Mas nada conceitual poderia prender qualquer coisa que não fosse um conceito. Eu não posso ser nada, pois não posso ser concebido, então como eu poderia estar preso? A “proposição” não pode sequer ser colocada, pois não faz sentido.

Nenhuma qualificação relativa pode ser colocada sobre o eu puramente nominativo.

As pessoas pensam, e até sustentam, que podem considerar o “eu” como um conceito, mas estão enganadas: o erro se deve a um abuso de linguagem. Não posso ser um conceito porque não posso conceber o que está sendo concebido. O que as pessoas concebem é “eu”, assim como concebem “você”, ambos objetos, e em ambos os casos confundem o objeto com o sujeito, mas o sujeito não pode conceber o sujeito exceto como um objeto — o que ele não é e nunca poderá ser.

Este simples exemplo explica o mecanismo da falsa noção concebida como 'prisão', que nada mais é do que confundir um objeto conceitual e relativo, um 'eu' fenomênico, com o 'Eu' numenal e absoluto.

Sou notoriamente invulnerável simplesmente porque nada na fenomenalidade conceitual pode alcançar o que-eu-sou, pois já sou tudo o que isso é! Não há dois objetos envolvidos que possam afetar um ao outro.

Além disso, como poderiam objetos fenomenais estendidos no espaço-tempo conceitual alcançar qualquer tipo de contato com aquilo que é sem espaço e atemporal? Para haver contato, dois objetos são necessários, e apenas objetos se estendem no espaço-tempo.

Objetos são manifestações fenomenais na mente daquilo que numenalmente eu sou; portanto, tudo o que eles podem ser é o que eu sou, e eles não podem, nem precisam, entrar em contato com tudo o que já são, sempre foram e sempre poderiam ser. 'Contato' é um conceito relativo que, como todos os conceitos relativos, é inaplicável ao absoluto.

A noção de 'eu' e 'você' sendo de alguma forma diferentes ou separados daquilo que são, que eu sou, é insustentável mesmo dentro da lógica da relatividade, dentro das limitações nas quais 'nós' estamos confinados nestas discussões.

Portanto, um ‘Eu’ conceitualizado não é Eu de forma alguma! E isso acontece porque eu sou a fonte e a origem de tudo o que parece ser, incluindo o próprio processo de conceitualização. Portanto, eu não posso ser conceitualizado, pois não posso conceitualizar o que está conceitualizando, o que, em última instância, eu sou.

O que há de aparentemente ‘misterioso’ em tudo isso, nesta tão simples e óbvia existência? De fato e certamente, como, e de que outra forma, poderia ser diferente?
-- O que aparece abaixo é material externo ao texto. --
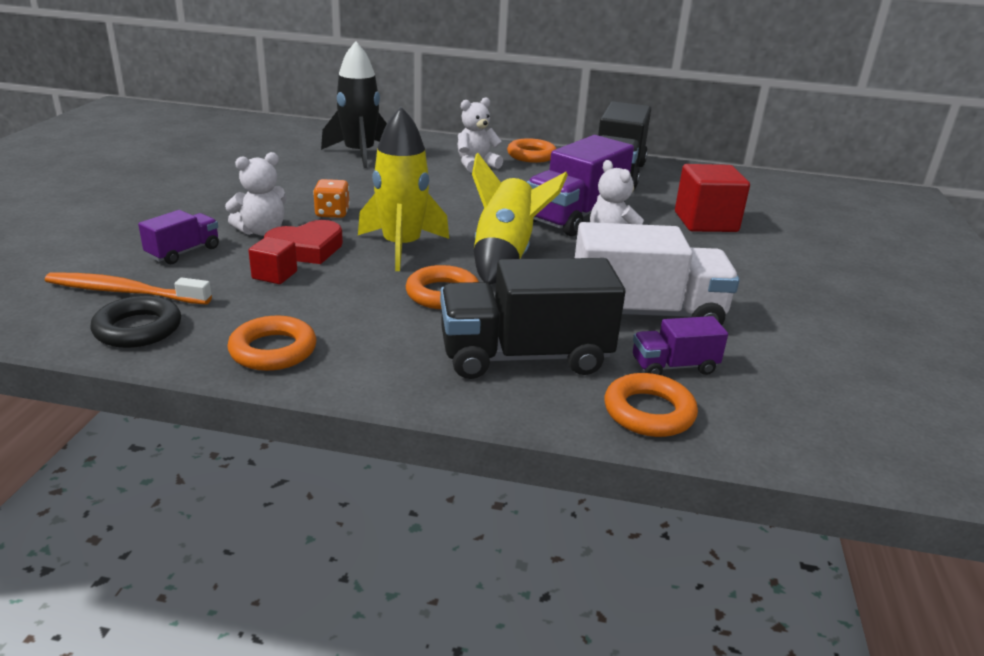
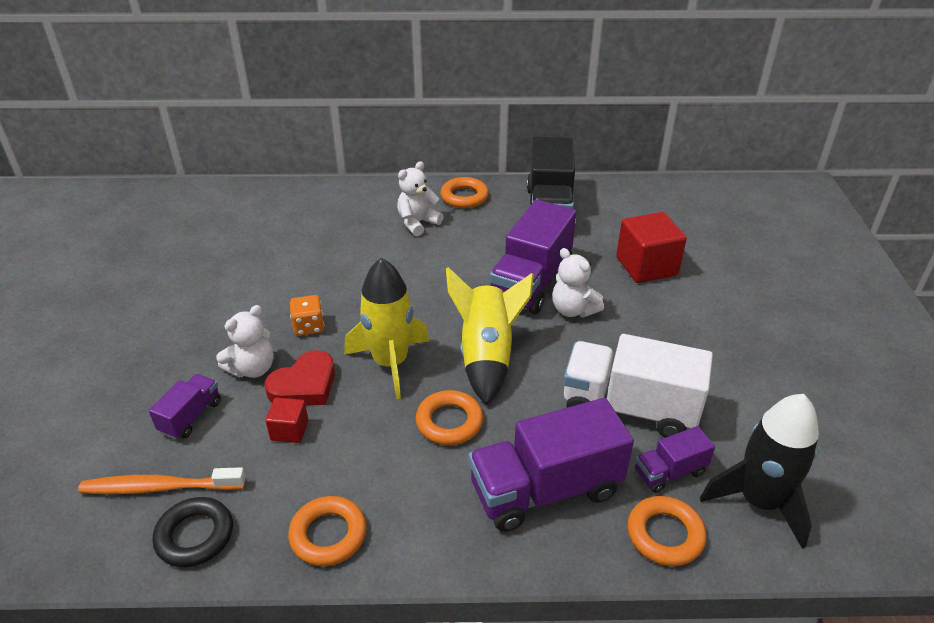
camera: 10 degrees left, 10 degrees up
(359, 154) = (301, 228): black rocket -> black rocket (759, 501)
(524, 356) = (545, 489): black truck -> purple truck
(646, 314) = (629, 408): white truck -> white truck turned 150 degrees counterclockwise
Permita-me citar o grande Huang Po:

Pergunta — “O Buda realmente liberta os seres sencientes?”

Resposta — “Factualmente, não há seres sencientes a serem libertados pelo Thathagata. Se até mesmo o ‘eu’ não tem existência objetiva, quanto menos teria ‘algo que não seja eu’!”

Assim, nem ‘Buda’ nem ‘seres sencientes’ existem objetivamente… Asseguro-lhe que todas as coisas foram livres da prisão desde o princípio.”

Não há ninguém a ser ‘libertado’, pois apenas um objeto poderia parecer estar ‘preso’.

E a “liberação” é a liberação da noção de que há algo a ser “liberado” — que é a noção de ser “mim mesmo” em vez de ser “eu”.